ACTIVITY
Write out each of the records below, character for character.

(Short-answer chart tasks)
◆ ◆ ◆ ◆
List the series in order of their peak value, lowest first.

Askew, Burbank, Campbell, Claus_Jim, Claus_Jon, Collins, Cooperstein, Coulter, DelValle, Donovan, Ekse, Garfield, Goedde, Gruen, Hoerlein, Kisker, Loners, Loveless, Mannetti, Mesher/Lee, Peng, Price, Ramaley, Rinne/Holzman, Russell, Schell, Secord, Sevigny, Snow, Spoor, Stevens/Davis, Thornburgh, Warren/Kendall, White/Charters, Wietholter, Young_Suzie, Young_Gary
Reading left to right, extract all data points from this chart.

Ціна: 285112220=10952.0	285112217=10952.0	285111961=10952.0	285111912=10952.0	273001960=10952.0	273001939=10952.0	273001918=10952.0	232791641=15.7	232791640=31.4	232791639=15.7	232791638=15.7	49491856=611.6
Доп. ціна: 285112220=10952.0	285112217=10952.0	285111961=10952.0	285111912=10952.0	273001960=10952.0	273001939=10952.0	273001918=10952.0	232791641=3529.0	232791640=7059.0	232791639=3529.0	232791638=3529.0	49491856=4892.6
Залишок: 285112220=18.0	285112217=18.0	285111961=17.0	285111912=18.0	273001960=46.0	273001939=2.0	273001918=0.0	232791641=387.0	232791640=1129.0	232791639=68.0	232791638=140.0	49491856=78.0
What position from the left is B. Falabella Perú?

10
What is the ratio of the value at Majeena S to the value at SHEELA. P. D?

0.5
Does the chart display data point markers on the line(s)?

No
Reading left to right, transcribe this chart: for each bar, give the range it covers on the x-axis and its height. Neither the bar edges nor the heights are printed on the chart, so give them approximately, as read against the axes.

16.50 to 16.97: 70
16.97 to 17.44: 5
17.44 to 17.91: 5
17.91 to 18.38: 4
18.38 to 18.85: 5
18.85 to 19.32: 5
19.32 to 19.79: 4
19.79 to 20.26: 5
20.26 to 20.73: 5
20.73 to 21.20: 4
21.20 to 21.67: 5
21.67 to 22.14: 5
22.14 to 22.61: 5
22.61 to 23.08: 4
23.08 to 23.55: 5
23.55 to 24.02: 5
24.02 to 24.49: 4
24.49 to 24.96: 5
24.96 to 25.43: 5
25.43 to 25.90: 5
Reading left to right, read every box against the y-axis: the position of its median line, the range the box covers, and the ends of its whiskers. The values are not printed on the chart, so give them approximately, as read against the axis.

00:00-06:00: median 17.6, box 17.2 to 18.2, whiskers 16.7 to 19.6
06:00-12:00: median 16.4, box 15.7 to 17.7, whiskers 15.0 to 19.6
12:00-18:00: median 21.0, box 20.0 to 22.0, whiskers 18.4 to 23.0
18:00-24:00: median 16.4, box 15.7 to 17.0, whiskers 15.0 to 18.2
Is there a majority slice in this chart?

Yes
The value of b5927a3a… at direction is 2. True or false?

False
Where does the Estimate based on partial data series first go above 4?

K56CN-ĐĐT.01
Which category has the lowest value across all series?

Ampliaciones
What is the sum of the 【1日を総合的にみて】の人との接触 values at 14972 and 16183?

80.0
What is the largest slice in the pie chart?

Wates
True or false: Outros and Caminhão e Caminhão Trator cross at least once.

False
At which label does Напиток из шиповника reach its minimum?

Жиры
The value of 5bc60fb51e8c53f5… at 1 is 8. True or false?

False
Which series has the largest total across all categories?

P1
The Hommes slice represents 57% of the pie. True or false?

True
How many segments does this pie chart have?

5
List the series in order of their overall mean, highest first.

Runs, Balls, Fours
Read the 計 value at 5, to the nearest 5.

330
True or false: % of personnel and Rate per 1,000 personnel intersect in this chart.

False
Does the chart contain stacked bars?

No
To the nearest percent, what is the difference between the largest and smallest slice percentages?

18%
◆ ◆ ◆ ◆
ANSWER AREA
List the series in order of their peak value, lowest first.

Askew, Burbank, Campbell, Claus_Jim, Claus_Jon, Collins, Cooperstein, Coulter, DelValle, Donovan, Ekse, Garfield, Goedde, Gruen, Hoerlein, Kisker, Loners, Loveless, Mannetti, Mesher/Lee, Peng, Price, Ramaley, Rinne/Holzman, Russell, Schell, Secord, Sevigny, Snow, Spoor, Stevens/Davis, Thornburgh, Warren/Kendall, White/Charters, Wietholter, Young_Suzie, Young_Gary
Reading left to right, extract all data points from this chart.

Ціна: 285112220=10952.0	285112217=10952.0	285111961=10952.0	285111912=10952.0	273001960=10952.0	273001939=10952.0	273001918=10952.0	232791641=15.7	232791640=31.4	232791639=15.7	232791638=15.7	49491856=611.6
Доп. ціна: 285112220=10952.0	285112217=10952.0	285111961=10952.0	285111912=10952.0	273001960=10952.0	273001939=10952.0	273001918=10952.0	232791641=3529.0	232791640=7059.0	232791639=3529.0	232791638=3529.0	49491856=4892.6
Залишок: 285112220=18.0	285112217=18.0	285111961=17.0	285111912=18.0	273001960=46.0	273001939=2.0	273001918=0.0	232791641=387.0	232791640=1129.0	232791639=68.0	232791638=140.0	49491856=78.0
What position from the left is B. Falabella Perú?

10
What is the ratio of the value at Majeena S to the value at SHEELA. P. D?

0.5
Does the chart display data point markers on the line(s)?

No
Reading left to right, transcribe this chart: for each bar, give the range it covers on the x-axis and its height. Neither the bar edges nor the heights are printed on the chart, so give them approximately, as read against the axes.

16.50 to 16.97: 70
16.97 to 17.44: 5
17.44 to 17.91: 5
17.91 to 18.38: 4
18.38 to 18.85: 5
18.85 to 19.32: 5
19.32 to 19.79: 4
19.79 to 20.26: 5
20.26 to 20.73: 5
20.73 to 21.20: 4
21.20 to 21.67: 5
21.67 to 22.14: 5
22.14 to 22.61: 5
22.61 to 23.08: 4
23.08 to 23.55: 5
23.55 to 24.02: 5
24.02 to 24.49: 4
24.49 to 24.96: 5
24.96 to 25.43: 5
25.43 to 25.90: 5
Reading left to right, read every box against the y-axis: the position of its median line, the range the box covers, and the ends of its whiskers. The values are not printed on the chart, so give them approximately, as read against the axis.

00:00-06:00: median 17.6, box 17.2 to 18.2, whiskers 16.7 to 19.6
06:00-12:00: median 16.4, box 15.7 to 17.7, whiskers 15.0 to 19.6
12:00-18:00: median 21.0, box 20.0 to 22.0, whiskers 18.4 to 23.0
18:00-24:00: median 16.4, box 15.7 to 17.0, whiskers 15.0 to 18.2
Is there a majority slice in this chart?

Yes
The value of b5927a3a… at direction is 2. True or false?

False
Where does the Estimate based on partial data series first go above 4?

K56CN-ĐĐT.01
Which category has the lowest value across all series?

Ampliaciones
What is the sum of the 【1日を総合的にみて】の人との接触 values at 14972 and 16183?

80.0
What is the largest slice in the pie chart?

Wates
True or false: Outros and Caminhão e Caminhão Trator cross at least once.

False
At which label does Напиток из шиповника reach its minimum?

Жиры
The value of 5bc60fb51e8c53f5… at 1 is 8. True or false?

False
Which series has the largest total across all categories?

P1
The Hommes slice represents 57% of the pie. True or false?

True
How many segments does this pie chart have?

5
List the series in order of their overall mean, highest first.

Runs, Balls, Fours
Read the 計 value at 5, to the nearest 5.

330
True or false: % of personnel and Rate per 1,000 personnel intersect in this chart.

False
Does the chart contain stacked bars?

No
To the nearest percent, what is the difference between the largest and smallest slice percentages?

18%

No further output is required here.